If it is accepted that ISIS may be assimilated to an international subject, the crux of the matter becomes which rules to apply to it, considering that it repudiates all fundamental principles the international legal system is based upon. Would it be still conceivable to admit some inherent rights and obligations for ISIS in the same vein – with all due caution – as for unrecognized States)? In particular, shall jus ad bellum rules, including the prohibition on the use of military force under customary international law, govern the relations between ISIS and States?    

In the affirmative, the use of unilateral force against ISIS must be justified as self-defense. Such construction would be consistent with Article 51 interpreted as allowing a State to react militarily to an armed attack – including terrorist attacks – attributable to a subject of international law other than States. From this perspective, the military action against ISIS must keep a defensive character and comply inter alia with the principle of proportionality in the sense that its purpose is limited to halting and repelling the attack (para. 121).
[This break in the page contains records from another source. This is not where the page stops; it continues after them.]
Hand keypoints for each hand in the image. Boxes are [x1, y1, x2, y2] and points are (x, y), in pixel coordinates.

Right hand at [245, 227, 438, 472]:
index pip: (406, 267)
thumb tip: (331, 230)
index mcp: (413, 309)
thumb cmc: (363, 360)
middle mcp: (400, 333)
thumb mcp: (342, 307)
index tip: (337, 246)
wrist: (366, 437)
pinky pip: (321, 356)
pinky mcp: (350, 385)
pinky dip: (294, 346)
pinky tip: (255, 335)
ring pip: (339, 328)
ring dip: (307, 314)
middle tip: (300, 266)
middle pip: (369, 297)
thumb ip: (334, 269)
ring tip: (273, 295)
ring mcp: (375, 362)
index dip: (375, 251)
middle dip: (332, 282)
This seems to be the position of States like Turkey, which declared that it undertook “necessary and proportionate military actions against Daesh in Syria” (S/2015/563).
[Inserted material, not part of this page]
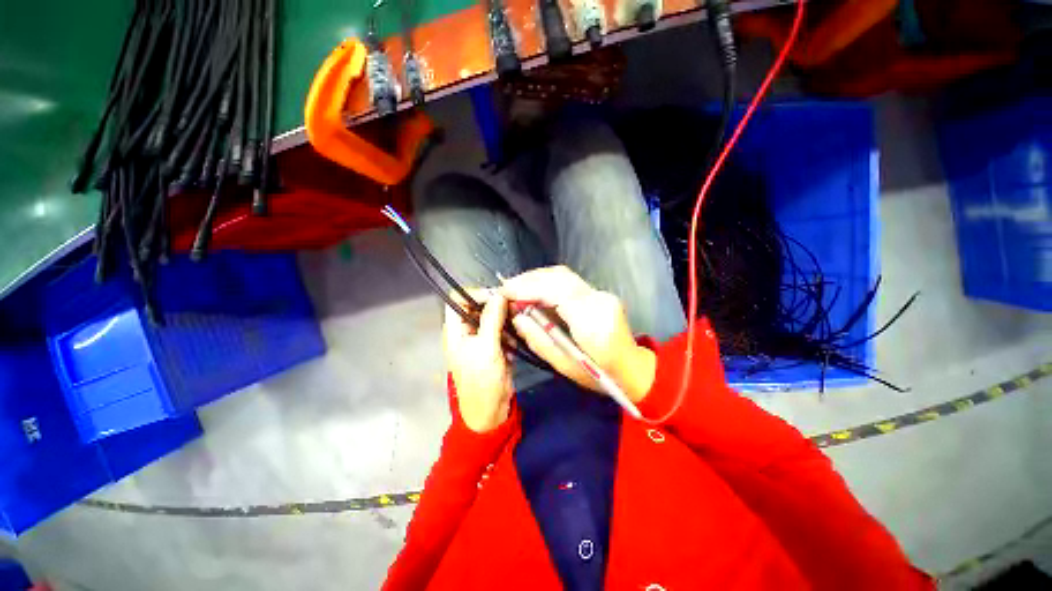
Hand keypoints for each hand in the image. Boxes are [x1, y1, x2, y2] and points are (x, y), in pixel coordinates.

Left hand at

Several States, however, seem to have taken a more radical approach and aimed at destroying ISIS. During the debate leading to the adoption of SC Resolution 2249, the United Kingdom sent “a clear, unambiguous message that there will be no respite in our collective efforts to stop, suppress and destroy the Islamic State in Iraq and the Levant (ISIL)” (S/PV.7565, p. 8). In a slightly nuanced manner, for the United States the objectives of the operations against ISIS were directed at degrading its capabilities, achieving its lasting defeat, denying it safe havens and disrupting its ability to project power (S/PV.7565, p. 4). In Resolution 2249, the Security Council called upon States to use means permitted in international law “to prevent and suppress terrorist acts committed specifically by ISIL […] and to eradicate the safe haven they have established over significant parts of Iraq and Syria”. If the aim of the operations against ISIS is to destroy it, reliance on Article 51 is misplaced and the possibility of justifying otherwise the military action must be explored.

Conclusion

Introducing the three-category taxonomy obviously does not solve the complex problems concerning self-defence. Hopefully, it may contribute to clarify the conceptual framework by isolating in the first category the different forms of self-defence against a State. In this context, also thanks to the rules on State responsibility, Article 51 has proved to be quite flexible and malleable. 

Military reactions against other entities, which are included in the other two categories, are much more problematic. The distinction operated in the two last categories, however, should facilitate a better understanding of those military reactions in terms of legality, objectives and limits. 

With regard to the second category, the reaction aims at neutralizing individuals or groups of individuals by using proportionate and necessary means within the jurisdiction of a State, which has not necessarily breached any rules of international law. It is therefore not simply a matter of interpreting Article 51 as allowing the use of force against non-State actors. The attitude of the territorial State, especially with regard to a possible offer of military assistance from other States, must also be considered. 

In the last category, on the contrary, the reaction is directed against an entity assimilated to a subject of international law by virtue of the jus ad bellum rules. However, the military operations would unavoidably lose their defensive nature should they be aimed at the destruction of the entity.  

In both last two categories, the risk of stretching the notion of self-defence beyond recognition is palpable and the need to resort to the collective security system self-evident.